I'm trying to count the number of times 'BB' or 'EE' appear, for example BB would give 1, and BBB would give 2 from 'BB'B and B'BB'. How can I shorten this down? I tried using count but it only counts it once.

s=input()
for i in range(len(s)+1):
    if i>1:
        if s[i-2:i]=='BB':
            a+=1
        if s[i-2:i]=='EE':
            b+=1
mkrieger1
  • 19,194
  • 5
  • 54
  • 65
Edward Jin
  • 1
  • 1

4 Answers4

1

you can use regular expression with a positive lookahead for this i think

print("FOUND:",len(re.findall("([BE])(?=\\1)",text)))

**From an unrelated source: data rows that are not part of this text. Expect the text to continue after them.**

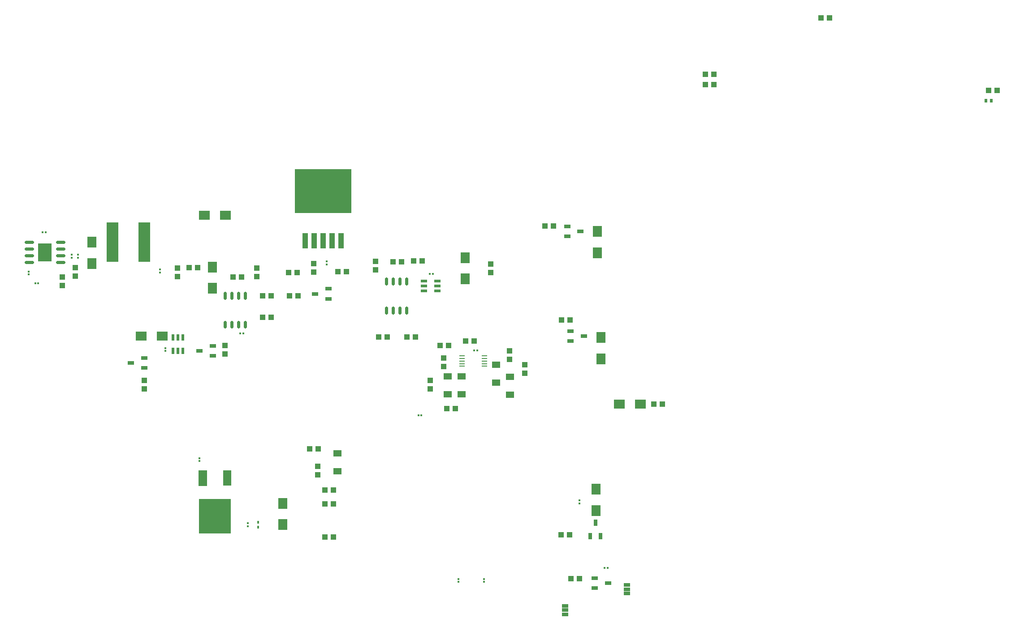
<source format=gtp>
G04 Layer: TopPasteMaskLayer*
G04 EasyEDA v6.3.22, 2020-03-14T22:20:27--7:00*
G04 457ca038791a4c03a2b045dd88f7922b,93ea2736136a419895ea0886014cbf9b,10*
G04 Gerber Generator version 0.2*
G04 Scale: 100 percent, Rotated: No, Reflected: No *
G04 Dimensions in inches *
G04 leading zeros omitted , absolute positions ,2 integer and 4 decimal *
%FSLAX24Y24*%
%MOIN*%
G90*
G70D02*

%ADD20C,0.023622*%
%ADD23R,0.062992X0.118110*%
%ADD24R,0.015748X0.011811*%
%ADD25R,0.015748X0.019685*%
%ADD26R,0.039400X0.010000*%
%ADD27R,0.022200X0.047700*%
%ADD28R,0.047700X0.022200*%
%ADD29R,0.039370X0.043307*%
%ADD30R,0.043307X0.039370*%
%ADD31R,0.019685X0.031496*%
%ADD32R,0.059055X0.051181*%
%ADD33R,0.049213X0.027559*%
%ADD34R,0.027559X0.049213*%
%ADD35R,0.420000X0.325000*%
%ADD36R,0.043307X0.118110*%
%ADD37R,0.011811X0.015748*%
%ADD38R,0.100787X0.135830*%
%ADD39R,0.070866X0.078740*%
%ADD40R,0.050000X0.025000*%
%ADD41R,0.086614X0.295275*%
%ADD42R,0.078740X0.070866*%

%LPD*%
G54D20*
G01X1493Y29800D02*
G01X1966Y29800D01*
G01X1493Y29300D02*
G01X1966Y29300D01*
G01X1493Y28800D02*
G01X1966Y28800D01*
G01X1493Y28300D02*
G01X1966Y28300D01*
G01X3833Y29800D02*
G01X4306Y29800D01*
G01X3833Y29300D02*
G01X4306Y29300D01*
G01X3833Y28800D02*
G01X4306Y28800D01*
G01X3833Y28300D02*
G01X4306Y28300D01*
G01X29800Y26697D02*
G01X29800Y27059D01*
G01X29300Y26697D02*
G01X29300Y27059D01*
G01X28800Y26697D02*
G01X28800Y27059D01*
G01X28300Y26697D02*
G01X28300Y27059D01*
G01X29800Y24540D02*
G01X29800Y24902D01*
G01X29300Y24540D02*
G01X29300Y24902D01*
G01X28800Y24540D02*
G01X28800Y24902D01*
G01X28300Y24540D02*
G01X28300Y24902D01*
G01X17800Y25647D02*
G01X17800Y26009D01*
G01X17300Y25647D02*
G01X17300Y26009D01*
G01X16800Y25647D02*
G01X16800Y26009D01*
G01X16300Y25647D02*
G01X16300Y26009D01*
G01X17800Y23490D02*
G01X17800Y23852D01*
G01X17300Y23490D02*
G01X17300Y23852D01*
G01X16800Y23490D02*
G01X16800Y23852D01*
G01X16300Y23490D02*
G01X16300Y23852D01*
G36*
G01X16730Y8096D02*
G01X14368Y8096D01*
G01X14368Y10655D01*
G01X16730Y10655D01*
G01X16730Y8096D01*
G37*
G54D23*
G01X16455Y12223D03*
G36*
G01X14959Y11630D02*
G01X14329Y11630D01*
G01X14329Y12812D01*
G01X14959Y12812D01*
G01X14959Y11630D01*
G37*
G54D24*
G01X33650Y4491D03*
G01X33650Y4708D03*
G01X35550Y4491D03*
G01X35550Y4708D03*
G54D25*
G01X18750Y8930D03*
G01X18750Y8569D03*
G54D26*
G01X33919Y21340D03*
G01X33919Y21150D03*
G01X33919Y20950D03*
G01X33919Y20750D03*
G01X33919Y20559D03*
G01X35580Y20559D03*
G01X35580Y20750D03*
G01X35580Y20950D03*
G01X35580Y21150D03*
G01X35580Y21340D03*
G54D27*
G01X13169Y22709D03*
G01X12800Y22709D03*
G01X12430Y22709D03*
G01X12430Y21690D03*
G01X13169Y21690D03*
G01X12800Y21690D03*
G54D28*
G01X31089Y26919D03*
G01X31089Y26550D03*
G01X31089Y26180D03*
G01X32110Y26180D03*
G01X32110Y26919D03*
G01X32110Y26550D03*
G54D29*
G01X24365Y7850D03*
G01X23735Y7850D03*
G01X52665Y42300D03*
G01X52035Y42300D03*
G01X24365Y10300D03*
G01X23735Y10300D03*
G01X24365Y11350D03*
G01X23735Y11350D03*
G01X40715Y31000D03*
G01X40085Y31000D03*
G01X32915Y22100D03*
G01X32285Y22100D03*
G54D30*
G01X31550Y18884D03*
G01X31550Y19514D03*
G01X18650Y27234D03*
G01X18650Y27864D03*
G01X12750Y27865D03*
G01X12750Y27235D03*
G54D29*
G01X13634Y27900D03*
G01X14264Y27900D03*
G01X17515Y27200D03*
G01X16885Y27200D03*
G01X41915Y8000D03*
G01X41285Y8000D03*
G01X24684Y27600D03*
G01X25314Y27600D03*
G54D30*
G01X37450Y21084D03*
G01X37450Y21714D03*
G54D29*
G01X21715Y25800D03*
G01X21085Y25800D03*
G01X61265Y46500D03*
G01X60635Y46500D03*
G54D31*
G01X72903Y40349D03*
G01X73296Y40349D03*
G54D29*
G01X33415Y17400D03*
G01X32785Y17400D03*
G01X28365Y22750D03*
G01X27735Y22750D03*
G01X30465Y22750D03*
G01X29835Y22750D03*
G54D30*
G01X32550Y21165D03*
G01X32550Y20535D03*
G54D29*
G01X73715Y41100D03*
G01X73085Y41100D03*
G01X52034Y41550D03*
G01X52664Y41550D03*
G01X34184Y22450D03*
G01X34814Y22450D03*
G54D30*
G01X5150Y27915D03*
G01X5150Y27285D03*
G01X22900Y27584D03*
G01X22900Y28214D03*
G01X16300Y22115D03*
G01X16300Y21485D03*
G01X36050Y27534D03*
G01X36050Y28164D03*
G54D29*
G01X21034Y27550D03*
G01X21664Y27550D03*
G54D30*
G01X4200Y26584D03*
G01X4200Y27214D03*
G54D29*
G01X29415Y28350D03*
G01X28785Y28350D03*
G01X30965Y28400D03*
G01X30335Y28400D03*
G01X19084Y25802D03*
G01X19714Y25802D03*
G54D30*
G01X27500Y28365D03*
G01X27500Y27735D03*
G01X38600Y20034D03*
G01X38600Y20664D03*
G01X23200Y13115D03*
G01X23200Y12485D03*
G54D29*
G01X22584Y14400D03*
G01X23214Y14400D03*
G54D30*
G01X10300Y18884D03*
G01X10300Y19514D03*
G54D29*
G01X42034Y4750D03*
G01X42664Y4750D03*
G01X48815Y17750D03*
G01X48185Y17750D03*
G01X41965Y24000D03*
G01X41335Y24000D03*
G54D32*
G01X32850Y18480D03*
G01X32850Y19819D03*
G01X37500Y18430D03*
G01X37500Y19769D03*
G01X33900Y18480D03*
G01X33900Y19819D03*
G01X36450Y19330D03*
G01X36450Y20669D03*
G01X24650Y12730D03*
G01X24650Y14069D03*
G54D33*
G01X42742Y30600D03*
G01X41757Y30226D03*
G01X41757Y30973D03*
G54D34*
G01X43850Y8892D03*
G01X44223Y7907D03*
G01X43476Y7907D03*
G54D33*
G01X23007Y25950D03*
G01X23992Y26323D03*
G01X23992Y25576D03*
G01X14407Y21700D03*
G01X15392Y22073D03*
G01X15392Y21326D03*
G01X9307Y20800D03*
G01X10292Y21173D03*
G01X10292Y20426D03*
G01X44792Y4400D03*
G01X43807Y4026D03*
G01X43807Y4773D03*
G01X42992Y22800D03*
G01X42007Y22426D03*
G01X42007Y23173D03*
G54D35*
G01X23600Y33590D03*
G54D36*
G01X24269Y29909D03*
G01X24938Y29909D03*
G01X22261Y29909D03*
G01X22930Y29909D03*
G01X23600Y29909D03*
G54D24*
G01X14400Y13708D03*
G01X14400Y13491D03*
G01X18000Y8641D03*
G01X18000Y8858D03*
G54D37*
G01X34841Y21750D03*
G01X35058Y21750D03*
G01X31541Y27450D03*
G01X31758Y27450D03*
G54D24*
G01X42650Y10558D03*
G01X42650Y10341D03*
G54D37*
G01X30691Y16900D03*
G01X30908Y16900D03*
G01X2408Y26750D03*
G01X2191Y26750D03*
G01X2741Y30550D03*
G01X2958Y30550D03*
G54D24*
G01X1700Y27391D03*
G01X1700Y27608D03*
G01X4900Y28641D03*
G01X4900Y28858D03*
G01X5350Y28641D03*
G01X5350Y28858D03*
G01X11450Y27758D03*
G01X11450Y27541D03*
G01X23850Y28358D03*
G01X23850Y28141D03*
G54D37*
G01X17658Y23000D03*
G01X17441Y23000D03*
G54D38*
G01X2900Y29050D03*
G54D39*
G01X6400Y28212D03*
G01X6400Y29787D03*
G54D40*
G01X41600Y2080D03*
G01X41600Y2400D03*
G01X41600Y2719D03*
G01X46200Y3630D03*
G01X46200Y3950D03*
G01X46200Y4269D03*
G54D41*
G01X7918Y29800D03*
G01X10281Y29800D03*
G54D29*
G01X19085Y24200D03*
G01X19714Y24200D03*
G54D39*
G01X15350Y27937D03*
G01X15350Y26362D03*
G01X44000Y30587D03*
G01X44000Y29012D03*
G01X44250Y22687D03*
G01X44250Y21112D03*
G54D37*
G01X44758Y5550D03*
G01X44541Y5550D03*
G54D39*
G01X43900Y9812D03*
G01X43900Y11387D03*
G54D24*
G01X11850Y21691D03*
G01X11850Y21908D03*
G54D42*
G01X10062Y22800D03*
G01X11637Y22800D03*
G01X47187Y17750D03*
G01X45612Y17750D03*
G01X16337Y31800D03*
G01X14762Y31800D03*
G54D39*
G01X34150Y27062D03*
G01X34150Y28637D03*
G01X20600Y8762D03*
G01X20600Y10337D03*
M00*
M02*

</source>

[BE] matches either B or E and stores it ... ?= is a forward lookahead... it requires a match but does not consume it ... \\1 is saying "match that first thing you stored (either B or E)"

Joran Beasley
  • 110,522
  • 12
  • 160
  • 179
0
s=input()
for i,_ in enumerate(s):
    case s[i:i+2]:
        when "BB":
            a += 1
        when "EE":
            b += 1

Not tested, though.

Chr L
  • 89
  • 4
0

A somewhat tricky one:

a = s.split('B')[1:-1].count('')
b = s.split('E')[1:-1].count('')

For example, 'fooBBbarBBBquxB'.split('B') gives ['foo', '', 'bar', '', '', 'qux', '']. Splitting by B gives an empty string whenever two consecutive B appear, so I count those empty strings. It also gives an empty string at start/end if the string starts/ends with B, so I remove the first and last element from the list.

Kelly Bundy
  • 23,480
  • 7
  • 29
  • 65
  • Thanks for the suggestion! Sorry I didn't explain the question that well however it doesn't seem to work sometimes for example, BEEB and BEEE. I don't really understand why though, mind explaining how the code works? – Edward Jin Jun 04 '23 at 23:15
  • @EdwardJin Ok I fixed that. Problem was that `split` with explicitly given separator doesn't remove empty strings at start and end (it does when called without separator, i.e., when splitting at all whitespace). Now I'm removing them myself. But I don't like it anymore, this pushed it over an ugliness threshold for me :-) – Kelly Bundy Jun 04 '23 at 23:31
  • Ohhh alright that makes much more sense, thanks! – Edward Jin Jun 05 '23 at 01:16
0

Keep track of the last character you saw in the loop, and use it with the current character to test whether you have matched one of your letter pairs.

text = input()
lastch = ""
aa = ee = 0
for ch in text:
    test = lastch + ch
    aa += test == "BB"
    ee += test == "EE"
    lastch = ch

The character from the last iteration of the loop (lastch) is initialized to an empty string, so the first time through, when there's no previous character, test doesn't match any of the two-character strings because it only has one character.

kindall
  • 178,883
  • 35
  • 278
  • 309